Wendy's 3-Tour Challenge

Tournament information
- Location: Henderson, Nevada
- Established: 1992
- Course: Rio Secco Golf Club
- Organized by: Dave Thomas Foundation for Adoption
- Format: Stroke play
- Prize fund: $1 million
- Final year: 2013

Final champion
- Natalie Gulbis, Cristie Kerr, Stacy Lewis
- Wendy's 3-Tour Challenge Location within Nevada

= Wendy's 3-Tour Challenge =

The Wendy's 3-Tour Challenge was an unofficial golf event held in November at the Rio Secco Golf Club in Henderson, Nevada at Reflection Bay Golf Club. The tournament was a unique stroke play event, and, as the name suggests, pitted three teams, with three members per team, from the PGA Tour, the LPGA Tour, and the Champions Tour (known as the Senior PGA Tour prior to 2001) against each other. The 2013 purse was $1 million.
***
Can you carry on the text about the Wendy's 3-Tour Challenge from the point where it stops? The lines after this point are separate material and have nothing to do with the golf event text.

Data section —
***
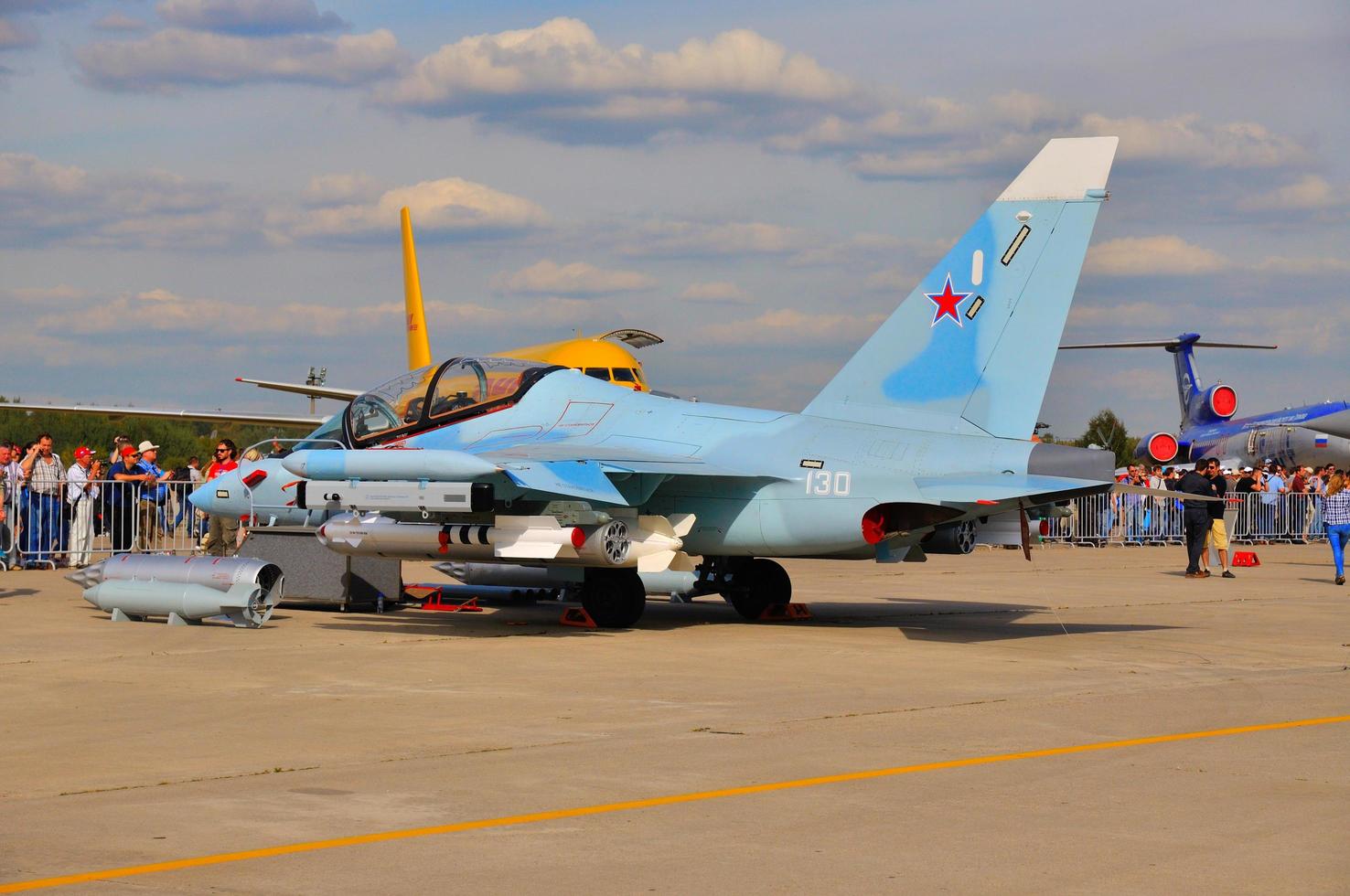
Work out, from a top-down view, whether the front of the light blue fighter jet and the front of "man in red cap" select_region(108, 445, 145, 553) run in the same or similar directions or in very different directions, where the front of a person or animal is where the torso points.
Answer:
***
Exercise answer —
The challenge event was done in one day, over 18 holes, and is usually held on a Tuesday. It was preceded by an amateur tournament and a one-day pro-am tournament. The event was handicapped to provide all competitors a fair and equal chance of succeeding. The PGA Tour players played the course at its full length, while the Champions Tour players hit from tee positions that made the course shorter and the LPGA players from even shorter tee positions.

The event supported the Dave Thomas Foundation for Adoption, a charity established by the founder of Wendy's, the fast food restaurant that sponsored the tournament. In 2013, the tournament raised a record $4.1 million, and, since it was founded in 1992, it raised more than $50 million overall for the charity.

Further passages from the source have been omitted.